It's often hard to come up with examples to teach in class that aren't completely canned, so I'm going to keep a series running of things I've come across that I want to remember and share.
Today's topic: Selection Bias.
I live in St. Louis which has a decent mass transit system. It's composed of both buses and a railway. The rail system is fairly new and doesn't have great coverage, but it's slowly expanded in the past several year and is improving reaching a decent area of the suburbs. But from there, you'll have to use the buses.
For a long time, I haven't felt the bus system was too great. Not because the buses don't run on time or are in disrepair, but because I constantly see them "Off Duty". It seems much like the stereotype of road workers: They spend more time sitting around than actually doing anything.
There's a reason for this that I'll get to in a minute, but first, let's toss in the statistics. Over the past few weeks, while driving, I've kept track of buses that were on duty and off. Out of ~30 buses, only about 5 were on duty. That's only 17% on duty. So what's up with that other 83%? Does St. Louis really waste 83% of their buses to just drive around off duty?

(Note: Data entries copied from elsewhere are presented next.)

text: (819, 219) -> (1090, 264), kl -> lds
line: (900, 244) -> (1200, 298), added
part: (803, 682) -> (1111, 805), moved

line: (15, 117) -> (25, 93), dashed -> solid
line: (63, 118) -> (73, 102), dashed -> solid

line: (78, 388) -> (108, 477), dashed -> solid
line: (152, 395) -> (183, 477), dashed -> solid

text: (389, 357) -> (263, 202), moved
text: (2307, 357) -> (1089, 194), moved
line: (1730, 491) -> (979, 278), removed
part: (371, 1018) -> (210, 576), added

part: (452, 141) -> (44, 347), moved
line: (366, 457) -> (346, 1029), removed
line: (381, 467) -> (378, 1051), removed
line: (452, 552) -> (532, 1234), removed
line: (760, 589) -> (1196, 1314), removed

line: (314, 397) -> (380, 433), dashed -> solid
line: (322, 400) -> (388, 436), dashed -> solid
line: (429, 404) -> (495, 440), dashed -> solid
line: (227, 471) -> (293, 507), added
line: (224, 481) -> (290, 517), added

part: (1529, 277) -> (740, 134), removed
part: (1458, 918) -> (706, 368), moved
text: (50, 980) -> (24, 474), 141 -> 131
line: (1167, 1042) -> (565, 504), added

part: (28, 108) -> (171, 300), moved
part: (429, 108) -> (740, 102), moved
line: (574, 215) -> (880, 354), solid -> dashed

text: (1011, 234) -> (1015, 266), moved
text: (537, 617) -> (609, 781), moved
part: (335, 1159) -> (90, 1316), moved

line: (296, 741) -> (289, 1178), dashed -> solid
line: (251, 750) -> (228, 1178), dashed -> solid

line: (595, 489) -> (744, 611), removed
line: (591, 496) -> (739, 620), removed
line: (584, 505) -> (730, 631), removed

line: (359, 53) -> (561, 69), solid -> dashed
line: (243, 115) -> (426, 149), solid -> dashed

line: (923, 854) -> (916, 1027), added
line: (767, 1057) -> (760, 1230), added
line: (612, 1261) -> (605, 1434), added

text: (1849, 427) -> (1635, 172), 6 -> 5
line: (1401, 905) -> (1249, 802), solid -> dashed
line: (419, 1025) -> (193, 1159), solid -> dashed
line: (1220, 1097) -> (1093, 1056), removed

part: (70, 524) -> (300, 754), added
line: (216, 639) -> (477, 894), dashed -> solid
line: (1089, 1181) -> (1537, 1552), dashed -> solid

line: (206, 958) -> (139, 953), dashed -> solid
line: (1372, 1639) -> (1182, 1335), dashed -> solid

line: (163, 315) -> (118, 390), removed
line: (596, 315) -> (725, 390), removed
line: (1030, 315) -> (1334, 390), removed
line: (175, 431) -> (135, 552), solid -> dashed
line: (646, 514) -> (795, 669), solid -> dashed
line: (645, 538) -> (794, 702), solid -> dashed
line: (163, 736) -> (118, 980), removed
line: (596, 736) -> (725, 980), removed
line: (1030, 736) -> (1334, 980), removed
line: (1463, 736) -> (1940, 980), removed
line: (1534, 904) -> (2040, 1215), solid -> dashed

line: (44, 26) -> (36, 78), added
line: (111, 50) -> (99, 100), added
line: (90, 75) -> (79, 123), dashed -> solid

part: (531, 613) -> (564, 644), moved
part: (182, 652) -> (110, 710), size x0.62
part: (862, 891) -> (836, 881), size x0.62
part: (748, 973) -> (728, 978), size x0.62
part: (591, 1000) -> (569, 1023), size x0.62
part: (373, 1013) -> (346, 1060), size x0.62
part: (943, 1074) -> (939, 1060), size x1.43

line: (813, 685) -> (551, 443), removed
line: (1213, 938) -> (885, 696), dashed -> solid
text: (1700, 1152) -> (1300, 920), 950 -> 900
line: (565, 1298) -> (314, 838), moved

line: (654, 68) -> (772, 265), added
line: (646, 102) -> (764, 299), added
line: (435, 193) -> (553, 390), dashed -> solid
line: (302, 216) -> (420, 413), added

Obviously not. There's something affecting my sample that's skewing my numbers pretty significantly. Namely, it has to do with where I drive. It just so happens that a good deal of my driving is on Brentwood Blvd and the surrounding areas. This is also the street on which the station is for all the buses. The result of this is that, as buses are going on duty to where their routes are, or coming off duty to return at the end of their shift, they'll be frequenting this area. All of the routes go through this area at those times, but only one is actually on duty because they have a route on that street.
Thus, my numbers come out wrong because they were formulated on a lack of understanding of the situation.